+++ Paginafragment

Ondanks dat ik al 5 weken in Kathmandu ben wordt ik in Tamel nog dagelijks gevraagd of ik niet iets wil. Ritje met de riskja, trekking, rafting, souveniers, drugs, voedsel, etc. Meestal gaat de schakelaar op de 'negeer-stand' wanneer ik mijn hotel verlaat. Wanneer ik uit Tamel ben, ben ik verlost van deze lui.
In de krant hier lees ik dat er bijna dagelijks opstootjes zijn tussen studenten en politie. Dit gaat dan gepaard met traangas en zelfs kogels. Er vallen zo dagelijks gewonden. De studenten zijn het met veel zaken niet eens, maar met name schoppen ze tegen het beleid van de koning. Er zitten verschillende studentenleiders in de gevangenis hierdoor. Gelukkig heb ik niets van deze opstootjes gezien. Verder blijft het rommelen met de maoisten hier, ze ontvoeren locals en steken industrieen in de brand. Verder heeft de regering alleen goedkeuring gegeven aan de positie van koning als hij afstand kan doen van zijn macht. Mij benieuwen wat er binnenkort gaat gebeuren.

++++++
+++ Fragment uit gegevens

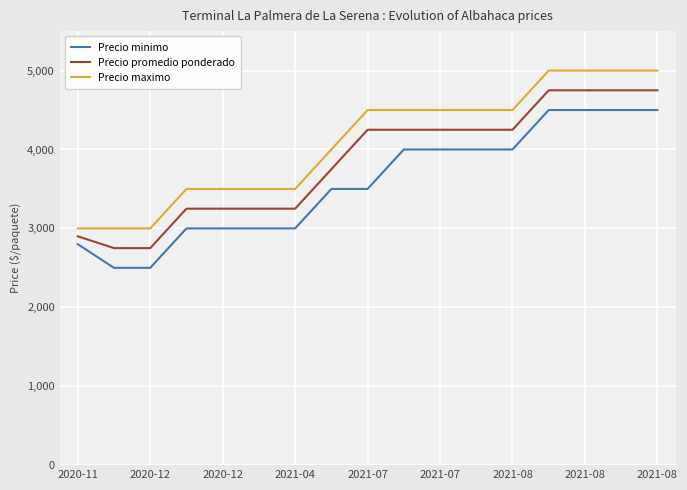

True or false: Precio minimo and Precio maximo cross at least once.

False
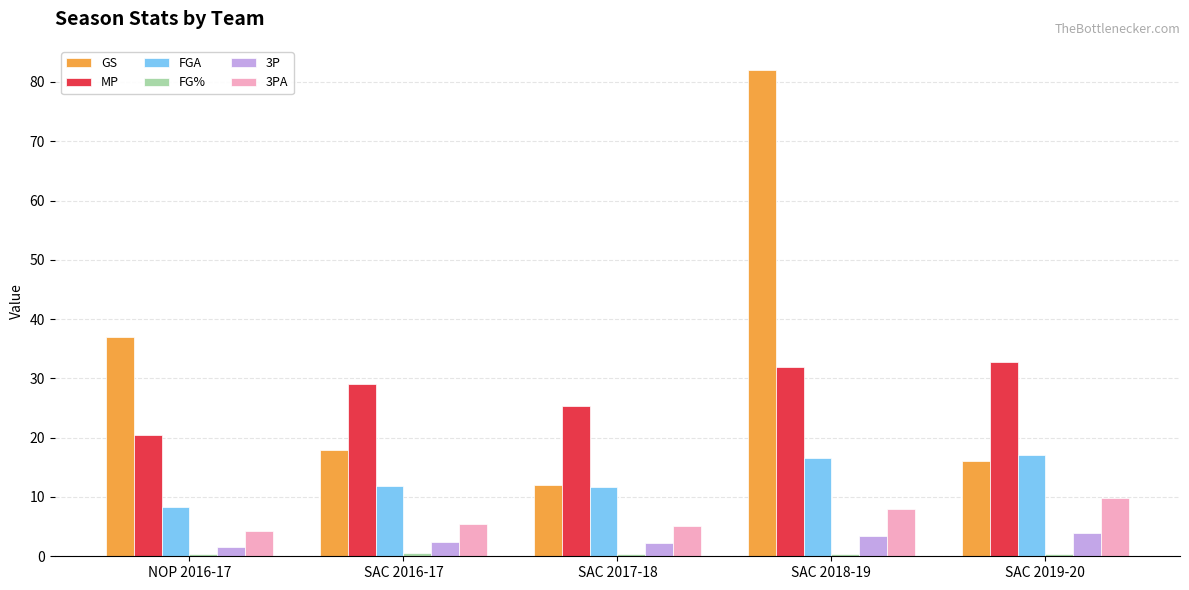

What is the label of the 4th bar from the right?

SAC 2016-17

++++++

* [Opdracht]: Wat doen de maoïsten volgens de tekst over Kathmandu?

* [Antwoord]: Ze ontvoeren locals en steken industrieën in de brand.